New casinos may knock stable Atlantic City out of balanceFor many, these events are a tell-tale sign that the region’s gaming market is finally making a turnaround after years of revenue declines. The rosy picture, however, gives some analysts that feeling that it’s déjà vu all over again.
International credit debt watchers Fitch Ratings and Standard & Poor’s (S&P) Global Ratings are warning that Atlantic City may once again find itself at rock bottom should the gaming market becomes oversaturated and casino competition in the neighboring states intensify.
They were referring to the re-opening of Hard Rock Hotel & Casino Atlantic City and Revel in Atlantic City and the added competition from MGM Springfield, which is set to open in Massachusetts in October 2018.

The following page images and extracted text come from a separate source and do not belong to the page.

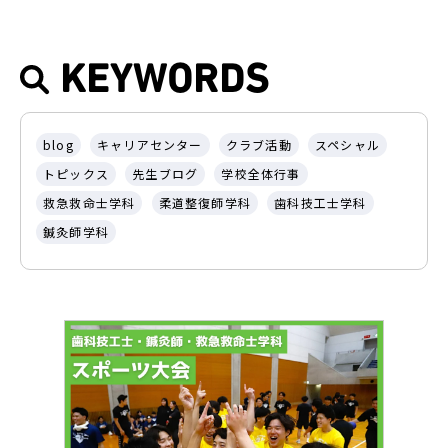
KEYWORDS
blog
キャリアセンター
クラブ活動
スペシャル
トピックス
先生ブログ
学校全体行事
救急救命士学科
柔道整復師学科
歯科技工士学科
鍼灸師学科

“There is a concern with the increased supply that will be created by the opening of the Hard Rock,” said Colin Mansfield, a director at Fitch Ratings and a lead analyst in the gaming, lodging and leisure sector, according to The Press of Atlantic City. “The market has shown signs of stabilization after the closures, the remaining operators are seeing increased profits and more supply will take away from the existing properties.”
Atlantic City, according to the two ratings agencies, is enjoying revenue growth at the moment as demand outweighs supply.
The New Jersey Division of Gaming Enforcement (DGE) announced that AC’s seven surviving casinos generated brick-and-mortar gaming revenue of $215.4 million in September, a healthy 6.5% improvement over the same month last year.
In the long term, S&P noted that continued gaming expansion will not have a long-term impact on the city’s credit rating.
“While there could be short-term economic and budgetary gains, they are unlikely to improve state credit quality. With declining tribal gaming revenues in Connecticut and the erosion of the Atlantic City gaming monopoly in New Jersey, long-term risks from commercial casino gaming are an ongoing credit risk,” S&P said in its report. “As states in the region continue their gambling expansion, coupled with the region’s weak demographic trends, the likelihood that these revenues will meaningfully supplement state revenues over the long term diminishes and will have long-term credit implications.”